[Provided records Boundary: Start]
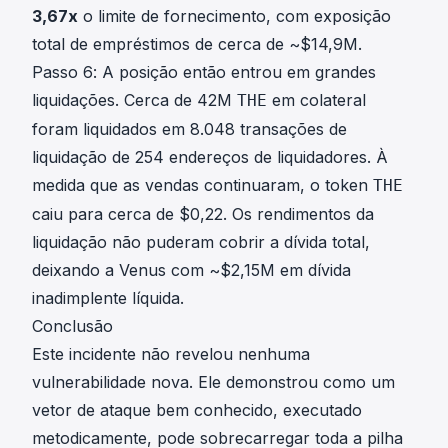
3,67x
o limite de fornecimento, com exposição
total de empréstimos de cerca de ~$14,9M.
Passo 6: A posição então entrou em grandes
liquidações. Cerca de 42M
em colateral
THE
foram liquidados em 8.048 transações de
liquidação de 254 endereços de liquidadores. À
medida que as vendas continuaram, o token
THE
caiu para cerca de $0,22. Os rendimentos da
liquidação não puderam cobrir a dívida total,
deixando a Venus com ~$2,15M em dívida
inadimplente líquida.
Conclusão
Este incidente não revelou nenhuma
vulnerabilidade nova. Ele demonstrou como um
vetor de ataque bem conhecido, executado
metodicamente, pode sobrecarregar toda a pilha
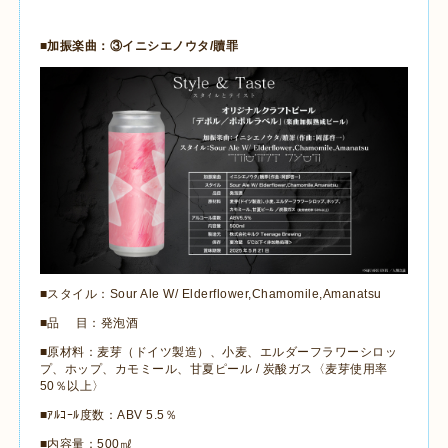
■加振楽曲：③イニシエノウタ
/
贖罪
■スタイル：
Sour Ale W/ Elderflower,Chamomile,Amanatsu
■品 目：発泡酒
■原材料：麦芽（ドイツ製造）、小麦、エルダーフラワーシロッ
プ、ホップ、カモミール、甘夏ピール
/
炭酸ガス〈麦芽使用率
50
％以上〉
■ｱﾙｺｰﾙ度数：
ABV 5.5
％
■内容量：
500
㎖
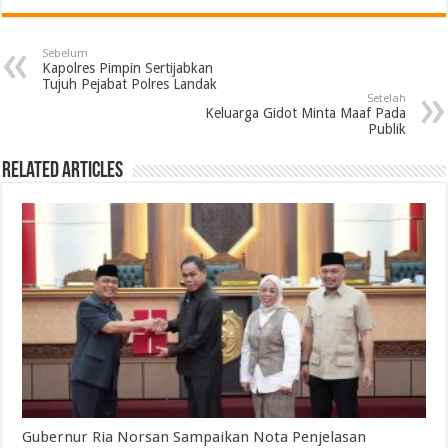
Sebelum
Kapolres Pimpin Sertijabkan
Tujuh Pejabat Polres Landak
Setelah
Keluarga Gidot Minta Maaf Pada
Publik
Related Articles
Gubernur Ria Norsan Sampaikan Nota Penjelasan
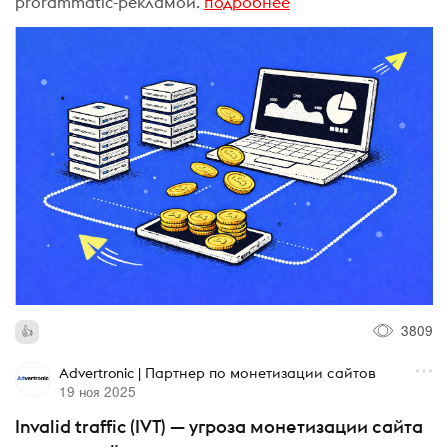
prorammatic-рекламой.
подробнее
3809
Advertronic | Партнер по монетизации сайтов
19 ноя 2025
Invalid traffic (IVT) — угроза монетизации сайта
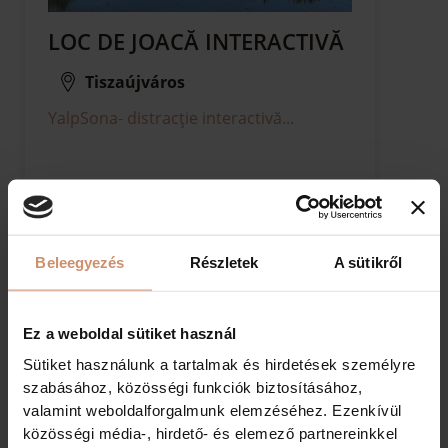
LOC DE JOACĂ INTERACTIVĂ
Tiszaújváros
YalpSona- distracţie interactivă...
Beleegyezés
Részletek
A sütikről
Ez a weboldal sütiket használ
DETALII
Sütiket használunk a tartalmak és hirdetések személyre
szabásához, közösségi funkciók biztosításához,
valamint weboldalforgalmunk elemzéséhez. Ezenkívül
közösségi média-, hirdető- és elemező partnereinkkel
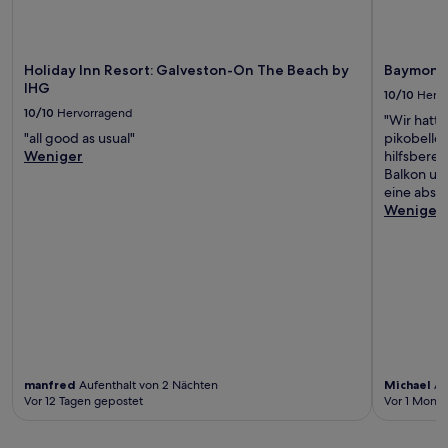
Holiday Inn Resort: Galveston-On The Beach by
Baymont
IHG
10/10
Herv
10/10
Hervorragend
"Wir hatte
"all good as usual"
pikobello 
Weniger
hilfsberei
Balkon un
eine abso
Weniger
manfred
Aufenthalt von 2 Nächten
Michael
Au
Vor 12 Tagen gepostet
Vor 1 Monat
[Provided records Boundary: End]
Copy, exactly and only, the lines above that begin with the one containing "caiu para cerca de $0,22. Os rendimentos da" and finish with the one containing "vetor de ataque bem conhecido, executado".

◆ Reply:
caiu para cerca de $0,22. Os rendimentos da
liquidação não puderam cobrir a dívida total,
deixando a Venus com ~$2,15M em dívida
inadimplente líquida.
Conclusão
Este incidente não revelou nenhuma
vulnerabilidade nova. Ele demonstrou como um
vetor de ataque bem conhecido, executado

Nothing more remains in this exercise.